▶ Excerpt
[Insight-developers] Followup: using uncrustify
Matthew McCormick (thewtex)
matt at mmmccormick.com
Wed Dec 15 18:43:22 EST 2010
On Wed, Dec 15, 2010 at 4:59 PM, Michael Stauffer (Circular Logic)
<mstauff at verizon.net> wrote:
> Thanks!
>
> I'm on OSX and there's a couple things:
>
> - the backticks don't work for the assignment of MYTEMP
That's interesting. How about
MYTEMP=$(tempfile)
or maybe 'tempfile' is not installed. Another option is 'mktemp'.
The whole MYTEMP issue was an attempting to make it cross platform, to
which I apparently failed. If it is known that you have GNU sed, then
'sed -i' can just be used to edit the file.
>
> - the script also removes trailing t's. Doh! I remember some issues in
> the past with OSX and sed and control characters, I'll try to fix it
> tomorrow.

▶ Data extract
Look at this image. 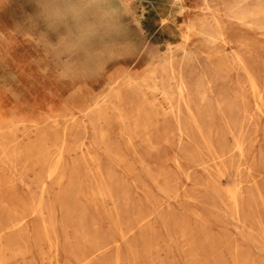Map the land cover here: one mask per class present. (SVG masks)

▶ Requirement A
Please rewrite the paragraph beginning "That's interesting. How about" from the uncrustify email as a short list, keeping its main facts.
▶ Requirement B
Write the next part of the uncrustify email, picking up after its last sentence.
The lines are separate material from the email about uncrustify.

▶ Exercise answer A
- Try assigning with MYTEMP=$(tempfile) instead.
- 'tempfile' may not be installed; 'mktemp' is another option.
- The MYTEMP approach was an attempt to make the script cross-platform, which apparently failed.
- If GNU sed is known to be present, 'sed -i' can edit the file directly.

▶ Exercise answer B
That's weird. Please let me know what you come up with.
Regards,
Matt
>
> Cheers,
> Michael
>
>>-----Original Message-----
>>From: matthew.m.mccormick at gmail.com
>>[mailto:matthew.m.mccormick at gmail.com] On Behalf Of Matthew
>>McCormick (thewtex)
>>Sent: Wednesday, December 15, 2010 12:43 PM
>>To: Michael Stauffer (Circular Logic)
>>Cc: ITK-dev-list
>>Subject: Re: [Insight-developers] Followup: using uncrustify
>>
>>Hi Michael,
>>
>>Great to here you got it working. Here is a script I use to
>>remove trailing whitespace:
>>
>>#!/bin/bash
>>
>># strip trailing whitespaces from filenames sent to stdin or
>>as args # Matt McCormick (thewtex) <matt at mmmccormick.com> #
>>created 2008 May 01
>>
>>MYTEMP=`tempfile`
>>trap 'rm -f $MYTEMP' SIGINT SIGTERM
>>
>>stripit() {
>> echo "stripping $1"
>> sed 's/[ \t]*$//' "$1" > $MYTEMP
>> cp $MYTEMP "$1"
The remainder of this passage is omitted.